All energy-making processes end up taking a toll of some kind on the environment, but the impact is considerably harder to manage with nuclear power, which generates dangerous and long-lived radioactive waste. Now scientists have come up with a new material that could make nuclear fuel recycling cleaner, cheaper, and more effecient. 

The new material has been identified through a combination of experiments and computer modelling, and is based on what we already know about materials called metal-organic frameworks (or MOFs).

MOFs have tiny pores inside, often just one molecule in size, which enable them to separate and trap gaseous mixtures by selective adsorption. In the case of nuclear fuel recycling, we're talking about the radioactive gases xenon and krypton, which are given off as waste when uranium and plutonium are repurposed.

Ordinarily, capturing these gases to recycle them requires cryogenic temperatures far below freezing, and that's both expensive and energy-intensive to maintain. The appeal of a MOF material is it could do the same job at an ambient temperature.

A team of computational chemists worked through 125,000 possible MOFs using seven different characteristics to predict how each one would fare at trapping xenon.
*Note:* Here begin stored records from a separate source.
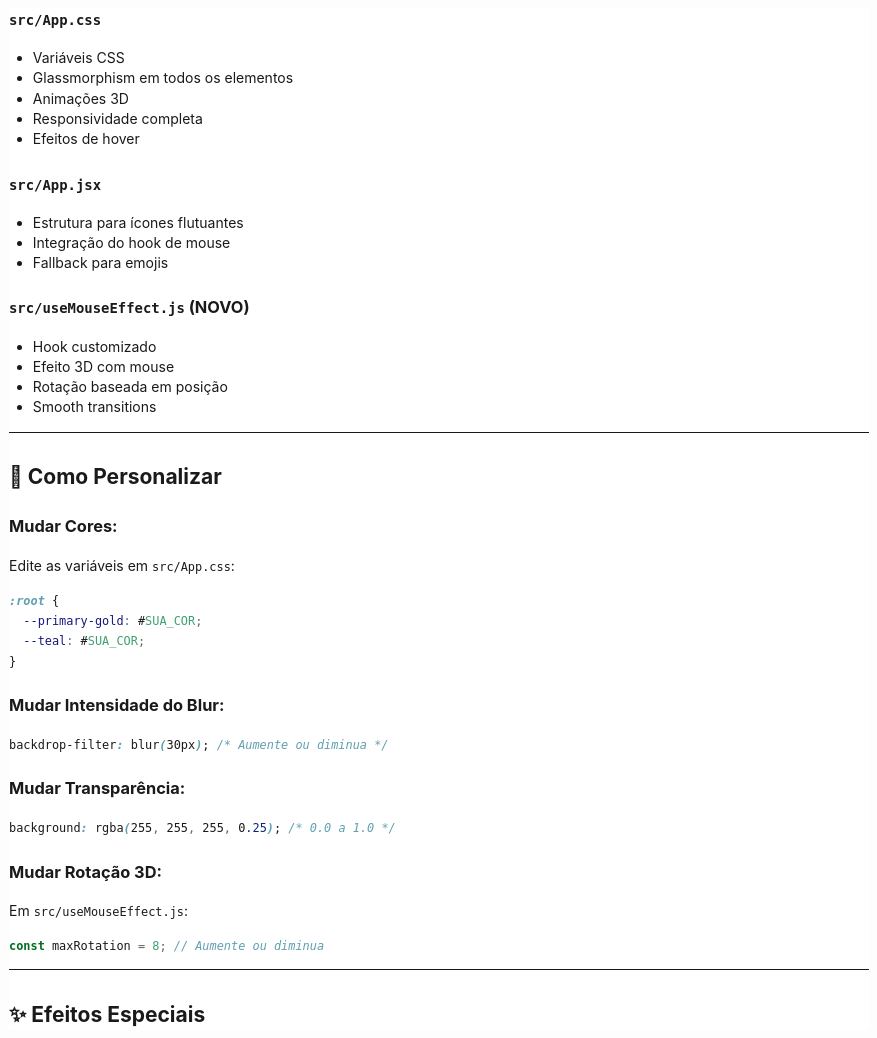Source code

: ### `src/App.css`
- Variáveis CSS
- Glassmorphism em todos os elementos
- Animações 3D
- Responsividade completa
- Efeitos de hover

### `src/App.jsx`
- Estrutura para ícones flutuantes
- Integração do hook de mouse
- Fallback para emojis

### `src/useMouseEffect.js` (NOVO)
- Hook customizado
- Efeito 3D com mouse
- Rotação baseada em posição
- Smooth transitions

---

## 🎨 Como Personalizar

### Mudar Cores:
Edite as variáveis em `src/App.css`:
```css
:root {
  --primary-gold: #SUA_COR;
  --teal: #SUA_COR;
}
```

### Mudar Intensidade do Blur:
```css
backdrop-filter: blur(30px); /* Aumente ou diminua */
```

### Mudar Transparência:
```css
background: rgba(255, 255, 255, 0.25); /* 0.0 a 1.0 */
```

### Mudar Rotação 3D:
Em `src/useMouseEffect.js`:
```javascript
const maxRotation = 8; // Aumente ou diminua
```

---

## ✨ Efeitos Especiais
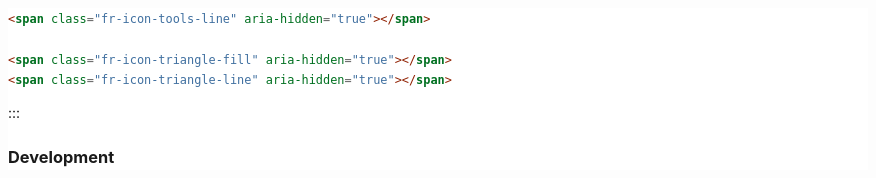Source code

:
 ```HTML
<span class="fr-icon-tools-line" aria-hidden="true"></span>

<span class="fr-icon-triangle-fill" aria-hidden="true"></span>
<span class="fr-icon-triangle-line" aria-hidden="true"></span>
```

:::

### Development

<div class="dsfr-doc-preview">
  <span class="fr-icon-bug-fill" aria-hidden="true"></span>
  <span class="fr-icon-bug-line" aria-hidden="true"></span>
  <span class="fr-icon-code-box-fill" aria-hidden="true"></span>
  <span class="fr-icon-code-box-line" aria-hidden="true"></span>
  <span class="fr-icon-code-s-slash-line" aria-hidden="true"></span>
  <span class="fr-icon-cursor-fill" aria-hidden="true"></span>
  <span class="fr-icon-cursor-line" aria-hidden="true"></span>
  <span class="fr-icon-git-branch-fill" aria-hidden="true"></span>
  <span class="fr-icon-git-branch-line" aria-hidden="true"></span>
  <span class="fr-icon-git-commit-fill" aria-hidden="true"></span>
  <span class="fr-icon-git-commit-line" aria-hidden="true"></span>
  <span class="fr-icon-git-merge-fill" aria-hidden="true"></span>
  <span class="fr-icon-git-merge-line" aria-hidden="true"></span>
  <span class="fr-icon-git-pull-request-fill" aria-hidden="true"></span>
  <span class="fr-icon-git-pull-request-line" aria-hidden="true"></span>
  <span class="fr-icon-git-repository-commits-fill" aria-hidden="true"></span>
  <span class="fr-icon-git-repository-commits-line" aria-hidden="true"></span>
  <span class="fr-icon-git-repository-fill" aria-hidden="true"></span>
  <span class="fr-icon-git-repository-line" aria-hidden="true"></span>
  <span class="fr-icon-git-repository-private-fill" aria-hidden="true"></span>
  <span class="fr-icon-git-repository-private-line" aria-hidden="true"></span>
  <span class="fr-icon-terminal-box-fill" aria-hidden="true"></span>
  <span class="fr-icon-terminal-box-line" aria-hidden="true"></span>
  <span class="fr-icon-terminal-line" aria-hidden="true"></span>
  <span class="fr-icon-terminal-window-fill" aria-hidden="true"></span>
  <span class="fr-icon-terminal-window-line" aria-hidden="true"></span>
  <span class="fr-icon-braces-fill" aria-hidden="true"></span>
  <span class="fr-icon-braces-line" aria-hidden="true"></span>
  <span class="fr-icon-brackets-fill" aria-hidden="true"></span>
  <span class="fr-icon-brackets-line" aria-hidden="true"></span>
  <span class="fr-icon-code-fill" aria-hidden="true"></span>
  <span class="fr-icon-code-line" aria-hidden="true"></span>
  <span class="fr-icon-code-s-slash-fill" aria-hidden="true"></span>
  <span class="fr-icon-command-fill" aria-hidden="true"></span>
  <span class="fr-icon-command-line" aria-hidden="true"></span>
  <span class="fr-icon-css3-fill" aria-hidden="true"></span>
  <span class="fr-icon-css3-line" aria-hidden="true"></span>
  <span class="fr-icon-git-close-pull-request-fill" aria-hidden="true"></span>
  <span class="fr-icon-git-close-pull-request-line" aria-hidden="true"></span>
  <span class="fr-icon-html5-fill" aria-hidden="true"></span>
  <span class="fr-icon-html5-line" aria-hidden="true"></span>
  <span class="fr-icon-javascript-fill" aria-hidden="true"></span>
  <span class="fr-icon-javascript-line" aria-hidden="true"></span>
  <span class="fr-icon-parentheses-fill" aria-hidden="true"></span>
  <span class="fr-icon-parentheses-line" aria-hidden="true"></span>
  <span class="fr-icon-terminal-fill" aria-hidden="true"></span>
</div>
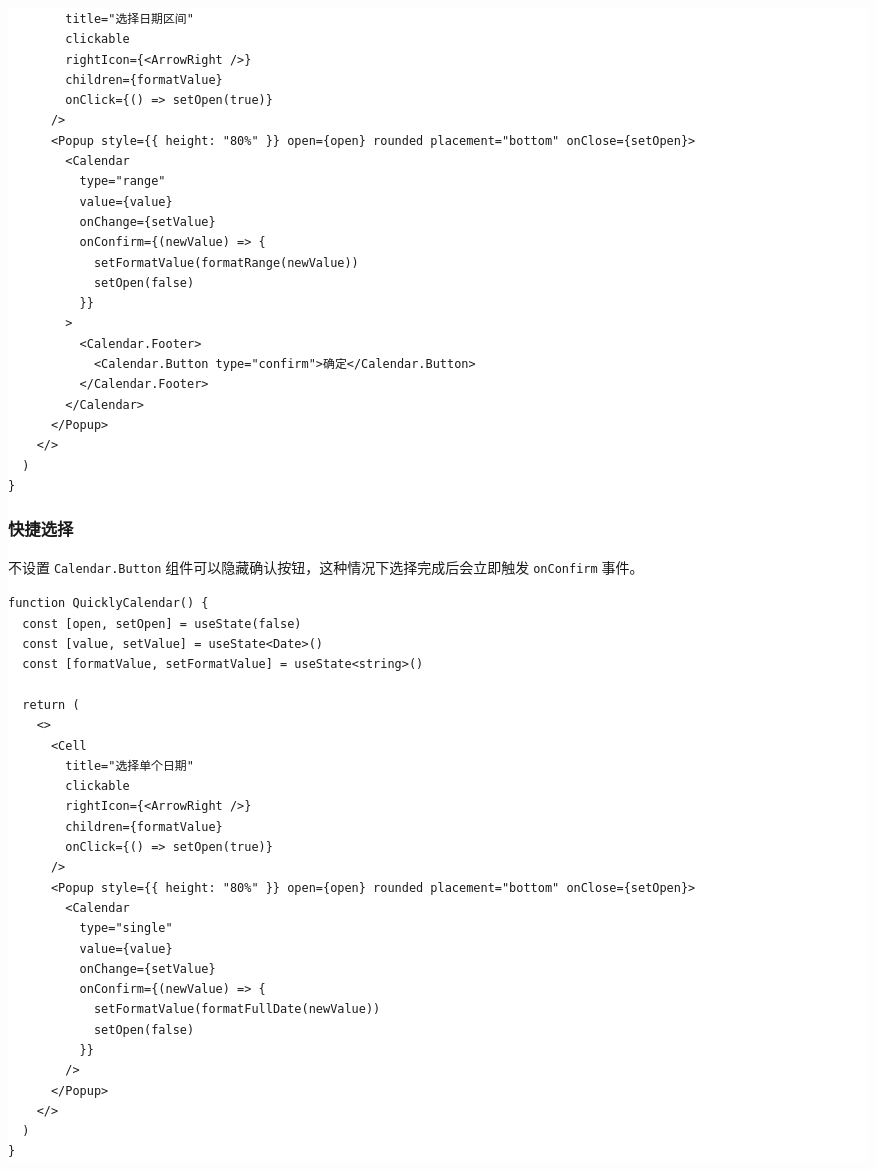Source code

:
 ```tsx
        title="选择日期区间"
        clickable
        rightIcon={<ArrowRight />}
        children={formatValue}
        onClick={() => setOpen(true)}
      />
      <Popup style={{ height: "80%" }} open={open} rounded placement="bottom" onClose={setOpen}>
        <Calendar
          type="range"
          value={value}
          onChange={setValue}
          onConfirm={(newValue) => {
            setFormatValue(formatRange(newValue))
            setOpen(false)
          }}
        >
          <Calendar.Footer>
            <Calendar.Button type="confirm">确定</Calendar.Button>
          </Calendar.Footer>
        </Calendar>
      </Popup>
    </>
  )
}
```

### 快捷选择

不设置 `Calendar.Button` 组件可以隐藏确认按钮，这种情况下选择完成后会立即触发 `onConfirm` 事件。

```tsx
function QuicklyCalendar() {
  const [open, setOpen] = useState(false)
  const [value, setValue] = useState<Date>()
  const [formatValue, setFormatValue] = useState<string>()

  return (
    <>
      <Cell
        title="选择单个日期"
        clickable
        rightIcon={<ArrowRight />}
        children={formatValue}
        onClick={() => setOpen(true)}
      />
      <Popup style={{ height: "80%" }} open={open} rounded placement="bottom" onClose={setOpen}>
        <Calendar
          type="single"
          value={value}
          onChange={setValue}
          onConfirm={(newValue) => {
            setFormatValue(formatFullDate(newValue))
            setOpen(false)
          }}
        />
      </Popup>
    </>
  )
}
```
The simulations ended up identifying a material called SBMOF-1 as a strong contender for trapping the gas effectively, so they put it through its paces in lab experiments to further test its suitability.

"This is a great example of computer-inspired material discovery," said materials scientist Praveen Thallapally from the US Department of Energy's Pacific Northwest National Laboratory. "Usually the experimental results are more realistic than computational ones. This time, the computer modelling showed us something the experiments weren't telling us."

It wasn't all smooth sailing though: the team initially heated up the SBMOF-1 to too high a temperature during preparations, which had the effect of closing up the pores in the material so the xenon molecules could no longer fit inside. Once this temperature was reduced, SBMOF-1 performed effectively in both dry and humid conditions.

Also crucial to the discovery was the application of advanced machine learning techniques, which helped cut down the time required to model each of the 125,000 simulated materials. These extra coding innovations were able to flag unsuitable materials more quickly – otherwise the process could've taken a supercomputer several weeks to complete.

Further study will be required before SBMOF-1 can be cleared for duty and actively used to recycle nuclear fuels, but the research team thinks that this material and other MOFs like it could have further applications in capturing other noble gases (those elements on the far right of the periodic table).

Nuclear fuel recycling is not an idea that every country subscribes to: fears over safety and cost mean the US doesn't currently recycle its nuclear waste, though there are recycling plants in the UK, France, Japan, Russia, and India.

But if discoveries like the one that led to SBMOF-1 can help make the process cheaper and more reliable, it's likely to become a more popular option for countries generating nuclear power in the future.

The findings have been published in Nature Communications.